Was there or wasn't there a guard at the tomb?
(MT, yes; MK, LK, JN, no mention of a guard; in fact, there could not
have been a guard insofar as the women visitors were concerned in MK
& LK given that they were planning to anoint the body with spices.)

Exactly who were the first visitors to the tomb?
(MT, Mary Magdalene & the other Mary, i.e., two; MK, both of the
above, plus Salome, i.e., three; LK, Mary Magdalene, Joanna, Mary the
mother of James, and other women, i.e., at least five; JN, Mary
Magdalene, i.e., one.)

Exactly what time of day was it when the first visitor(s) arrived.
(MT, toward dawn; MK, after sunrise; LK, early dawn; JN, still dark.)

Was there or wasn't there a stone still in place over the entrance to
the tomb when the first visitor(s) arrived?
(MT, still in place, rolled away later; MK, LK & JN, already rolled
or taken away.)

Was there or wasn't there an earthquake?
(MT, yes; MK, LK, JN, none mentioned.)

Was there or wasn't there an angel present? If so, how many?
(MT, one angel who rolled back the stone and then *sat* on it; MK,
one young man *sitting* inside the tomb; LK, men suddenly appear
*standing* inside the tomb; JN, two angels *sitting* inside the
tomb.)

What did the woman/women do immediately after finding (or being told)
that the tomb (was) empty?
(MT, ran to tell the disciples; MK, said nothing to anyone; LK, told
the eleven & all the rest; JN, the disciples returned home, Mary
remained outside weeping.)

Where was Jesus' first post-Resurrection appearance?
(MT, fairly near the tomb; LK, in the vicinity of Emmaus, seven miles
from Jerusalem; JN, right at the tomb.)

Did Jesus allow anyone to touch him prior to his Ascension?
(MT, he lets Mary Magdalene & the other Mary hold him by his feet.
JN, on his first appearance to Mary, he forbids her to touch him
because he has not yet ascended to his Father, yet he tells Thomas a
week later to touch him even though he hasn't yet ascended.)
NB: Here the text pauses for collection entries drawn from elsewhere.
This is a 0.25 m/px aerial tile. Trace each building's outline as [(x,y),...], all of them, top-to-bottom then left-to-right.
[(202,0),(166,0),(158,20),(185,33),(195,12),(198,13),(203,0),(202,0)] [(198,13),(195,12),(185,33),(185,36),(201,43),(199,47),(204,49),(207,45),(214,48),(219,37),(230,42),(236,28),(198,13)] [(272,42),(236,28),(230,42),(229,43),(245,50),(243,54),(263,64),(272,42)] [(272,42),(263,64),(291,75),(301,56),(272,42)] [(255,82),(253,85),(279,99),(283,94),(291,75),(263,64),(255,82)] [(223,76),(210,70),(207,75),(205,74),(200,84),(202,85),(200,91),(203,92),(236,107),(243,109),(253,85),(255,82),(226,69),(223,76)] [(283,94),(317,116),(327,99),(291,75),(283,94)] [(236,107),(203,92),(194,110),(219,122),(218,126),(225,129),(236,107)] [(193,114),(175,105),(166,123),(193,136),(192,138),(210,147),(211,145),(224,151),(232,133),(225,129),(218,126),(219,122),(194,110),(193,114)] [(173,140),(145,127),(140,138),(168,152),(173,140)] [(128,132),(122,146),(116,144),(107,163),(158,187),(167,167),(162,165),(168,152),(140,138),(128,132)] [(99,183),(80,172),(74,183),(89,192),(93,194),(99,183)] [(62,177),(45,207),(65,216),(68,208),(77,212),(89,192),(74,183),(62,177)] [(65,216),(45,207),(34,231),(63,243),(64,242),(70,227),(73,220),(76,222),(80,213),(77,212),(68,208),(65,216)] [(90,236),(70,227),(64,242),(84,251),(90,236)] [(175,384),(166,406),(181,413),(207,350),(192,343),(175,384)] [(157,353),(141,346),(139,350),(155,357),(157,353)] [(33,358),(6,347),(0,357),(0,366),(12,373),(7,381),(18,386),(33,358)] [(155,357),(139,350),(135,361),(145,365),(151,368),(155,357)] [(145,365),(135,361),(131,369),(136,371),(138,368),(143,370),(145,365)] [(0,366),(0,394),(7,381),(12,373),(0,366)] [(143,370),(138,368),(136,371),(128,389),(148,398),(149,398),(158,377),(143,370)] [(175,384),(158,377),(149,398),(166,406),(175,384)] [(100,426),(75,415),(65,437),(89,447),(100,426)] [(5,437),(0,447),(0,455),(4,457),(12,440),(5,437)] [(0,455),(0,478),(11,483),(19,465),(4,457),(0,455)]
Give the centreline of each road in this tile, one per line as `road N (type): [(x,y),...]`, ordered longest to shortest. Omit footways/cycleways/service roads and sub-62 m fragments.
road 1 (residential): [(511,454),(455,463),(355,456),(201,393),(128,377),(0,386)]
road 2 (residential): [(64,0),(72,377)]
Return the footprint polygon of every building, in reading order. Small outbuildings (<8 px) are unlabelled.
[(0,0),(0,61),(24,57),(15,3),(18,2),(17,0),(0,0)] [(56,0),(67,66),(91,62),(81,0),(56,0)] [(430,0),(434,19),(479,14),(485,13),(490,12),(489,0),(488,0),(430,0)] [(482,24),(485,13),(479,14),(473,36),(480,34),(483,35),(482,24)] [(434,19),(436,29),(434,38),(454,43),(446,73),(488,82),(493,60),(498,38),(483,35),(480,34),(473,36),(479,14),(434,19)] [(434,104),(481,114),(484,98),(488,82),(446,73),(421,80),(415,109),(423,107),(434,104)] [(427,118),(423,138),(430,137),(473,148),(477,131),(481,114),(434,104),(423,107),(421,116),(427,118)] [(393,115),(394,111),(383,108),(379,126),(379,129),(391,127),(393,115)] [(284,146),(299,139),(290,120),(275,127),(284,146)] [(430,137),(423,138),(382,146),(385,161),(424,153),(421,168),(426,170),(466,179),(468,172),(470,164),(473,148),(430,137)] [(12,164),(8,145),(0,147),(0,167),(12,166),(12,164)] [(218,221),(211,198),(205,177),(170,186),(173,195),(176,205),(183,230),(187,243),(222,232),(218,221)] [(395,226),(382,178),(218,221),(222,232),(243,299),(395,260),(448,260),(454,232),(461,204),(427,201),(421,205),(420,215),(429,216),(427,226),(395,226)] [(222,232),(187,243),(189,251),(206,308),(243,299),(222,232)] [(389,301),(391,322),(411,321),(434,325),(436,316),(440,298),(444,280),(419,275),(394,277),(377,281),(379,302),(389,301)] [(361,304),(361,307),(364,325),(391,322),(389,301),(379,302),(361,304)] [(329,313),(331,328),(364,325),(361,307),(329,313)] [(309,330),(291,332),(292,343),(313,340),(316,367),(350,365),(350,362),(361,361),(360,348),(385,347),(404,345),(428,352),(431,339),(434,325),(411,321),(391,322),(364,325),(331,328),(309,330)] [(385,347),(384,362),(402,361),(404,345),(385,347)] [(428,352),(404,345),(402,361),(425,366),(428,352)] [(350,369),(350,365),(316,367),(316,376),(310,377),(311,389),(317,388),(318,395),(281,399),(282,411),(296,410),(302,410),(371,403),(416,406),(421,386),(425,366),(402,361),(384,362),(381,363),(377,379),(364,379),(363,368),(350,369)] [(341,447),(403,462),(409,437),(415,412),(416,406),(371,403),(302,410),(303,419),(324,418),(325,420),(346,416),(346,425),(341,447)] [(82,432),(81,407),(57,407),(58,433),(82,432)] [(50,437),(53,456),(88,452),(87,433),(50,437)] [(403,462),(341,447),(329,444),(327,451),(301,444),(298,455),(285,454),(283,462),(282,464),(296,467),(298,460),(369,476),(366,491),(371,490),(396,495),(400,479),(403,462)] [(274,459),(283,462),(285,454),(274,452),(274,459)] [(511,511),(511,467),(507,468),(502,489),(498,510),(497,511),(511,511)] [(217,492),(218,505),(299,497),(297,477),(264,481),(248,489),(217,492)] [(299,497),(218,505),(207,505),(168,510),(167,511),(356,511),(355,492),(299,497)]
Did those who first learned this story believe or disbelieve?
(MT, although some doubted, most believed because they followed the
revealed instructions; MK & LK, the initial reaction was one of
disbelief--all doubted.)

Exactly what was the order of post-Resurrection appearances?
(MT, Mary Magdalene, the other Mary, the eleven; MK Mary Magdalene,
two others, the eleven; LK, two, Simon (Peter?), the eleven; JN Mary
Magdalene, the disciples without Thomas, the disciples with Thomas,
then the eleven again; 1CO, Cephas (Peter?), the twelve [really? one
disciple was dead], 500+ brethren [120 in Acts], James, all the
Apostles, Paul.)
Barbara Fitzpatrick
Posts: 2232
Joined: Thu Mar 02, 2006 10:55 am
Designate the number of cents in half a dollar: 0

Post by Barbara Fitzpatrick »

Once you start looking at religious myths, it's easy to place the events of the bible in that category.